It feels like the forces upholding the free press in the United States are beginning to buckle.
ABC’s recent $15 million settlement with Donald Trump — stemming from the president-elect’s lawsuit alleging anchor George Stephanopoulos defamed him — was a bad omen.
Trump had accused Stephanopoulos of defaming him when he said on air in March that Trump “has been found liable for rape by a jury,” referring to author E. Jean Carroll’s civil litigation. The jury found Trump was liable for sexually abusing Carroll in the 1990s but found he did not rape Carroll, as that crime is defined under New York law
As civil rights attorney Maya Wiley and MSNBC legal analyst Joyce Vance separately explained, ABC seemed to have a pretty strong case for why Stephanopoulos characterized Trump’s abuse of Carroll as “rape,” given the judge who oversaw Carroll’s trials said the jury found that Trump “raped” Carroll, as that word is commonly understood.
But ABC, which Trump has said should have its broadcast privileges rescinded, opted to settle rather than fight the power. Per the settlement, ABC will pay $15 million to “a Presidential foundation and museum to be established by or for” Trump, which means the company will help fund what could be a shrine to Trump’s ego.
And predictably, the settlement seems to have emboldened Trump to launch more legal attacks on the media over coverage he doesn’t like. During a news conference on Monday, Trump threatened to “straighten out” the press using the courts and said more lawsuits would be forthcoming.
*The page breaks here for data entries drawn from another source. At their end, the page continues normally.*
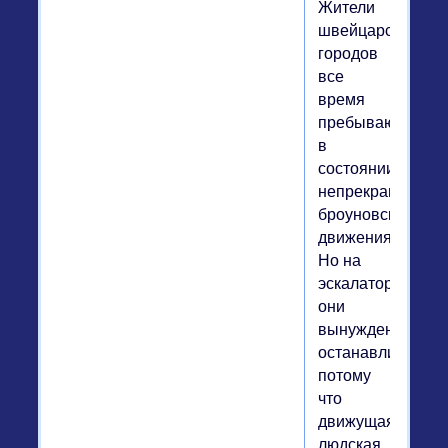
Жители
швейцарских
городов
все
время
пребывают
в
состоянии
непрекращающе
броуновского
движения.
Но на
эскалаторах
они
вынуждены
останавливаться
потому
что
движущаяся
людская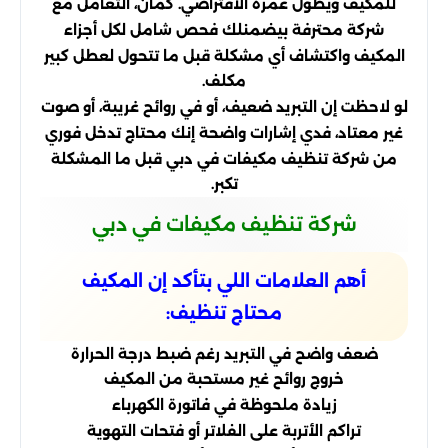
للمكيف ويطوّل عمره الافتراضي. كمان، التعامل مع
شركة محترفة بيضمنلك فحص شامل لكل أجزاء
المكيف واكتشاف أي مشكلة قبل ما تتحول لعطل كبير
مكلف.
لو لاحظت إن التبريد ضعيف، أو في روائح غريبة، أو صوت
غير معتاد، فدي إشارات واضحة إنك محتاج تدخل فوري
من شركة تنظيف مكيفات في دبي قبل ما المشكلة
تكبر.
شركة تنظيف مكيفات في دبي
أهم العلامات اللي بتأكد إن المكيف
محتاج تنظيف:
ضعف واضح في التبريد رغم ضبط درجة الحرارة
خروج روائح غير مستحبة من المكيف
زيادة ملحوظة في فاتورة الكهرباء
تراكم الأتربة على الفلاتر أو فتحات التهوية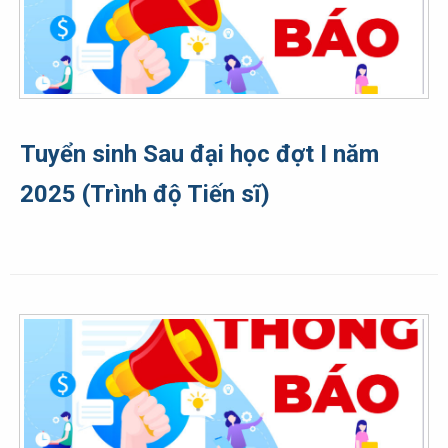
Tuyển sinh Sau đại học đợt I năm
2025 (Trình độ Tiến sĩ)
And he announced his plans to sue veteran pollster Ann Selzer, who conducted a pre-election poll showing Vice President Kamala Harris leading in Iowa, a state Harris ultimately lost. He filed the lawsuit Monday night in Iowa, accusing Selzer, her polling firm, The Des Moines Register and the newspaper’s parent company, Gannett, of “election interference.”
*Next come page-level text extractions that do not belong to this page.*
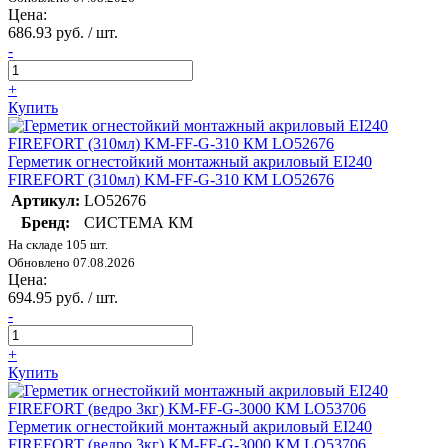
Цена:
686.93 руб. / шт.
-
+
Купить
Герметик огнестойкий монтажный акриловый EI240
FIREFORT (310мл) KM-FF-G-310 КМ LO52676
Артикул:
LO52676
Бренд:
СИСТЕМА КМ
На складе 105 шт.
Обновлено 07.08.2026
Цена:
694.95 руб. / шт.
-
+
Купить
Герметик огнестойкий монтажный акриловый EI240
FIREFORT (ведро 3кг) KM-FF-G-3000 КМ LO53706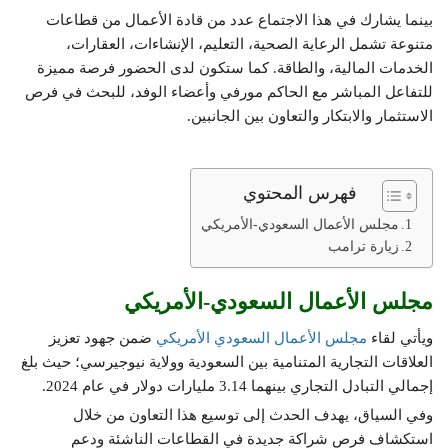
بينما يشارك في هذا الاجتماع عدد من قادة الأعمال من قطاعات
متنوعة تشمل الرعاية الصحية، التعليم، الإنشاءات، العقارات،
الخدمات المالية، والطاقة. كما ستكون لدى الحضور فرصة مميزة
للتفاعل المباشر مع الحاكم مورفي وأعضاء الوفد، للبحث في فرص
الاستثمار والابتكار والتعاون بين الجانبين.
فهرس المحتوي
مجلس الأعمال السعودي-الأمريكي
زيارة ترامب
مجلس الأعمال السعودي-الأمريكي
ويأتي لقاء
مجلس الأعمال السعودي الأمريكي
ضمن جهود تعزيز
العلاقات التجارية المتنامية بين السعودية وولاية نيوجيرسي؛ حيث بلغ
إجمالي التبادل التجاري بينهما 3.14 مليارات دولار في عام 2024.
وفي السياق، يهدف الحدث إلى توسيع هذا التعاون من خلال
استكشاف فرص شراكة جديدة في القطاعات الناشئة ودعم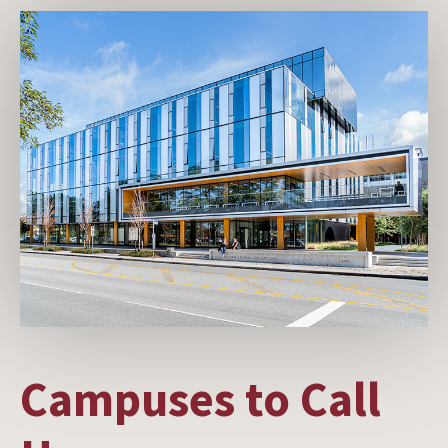
Image
Campuses to Call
Lark-Marie Anton, a spokesperson for The Des Moines Register, said in a statement Tuesday that Trump’s lawsuit is “without merit.”
“We have acknowledged that the Selzer/Des Moines Register pre-election poll did not reflect the ultimate margin of President Trump’s Election Day victory in Iowa by releasing the poll’s full demographics, crosstabs, weighted and unweighted data, as well as a technical explanation from pollster Ann Selzer,” Anton said. “We stand by our reporting on the matter and will vigorously defend our First Amendment rights.”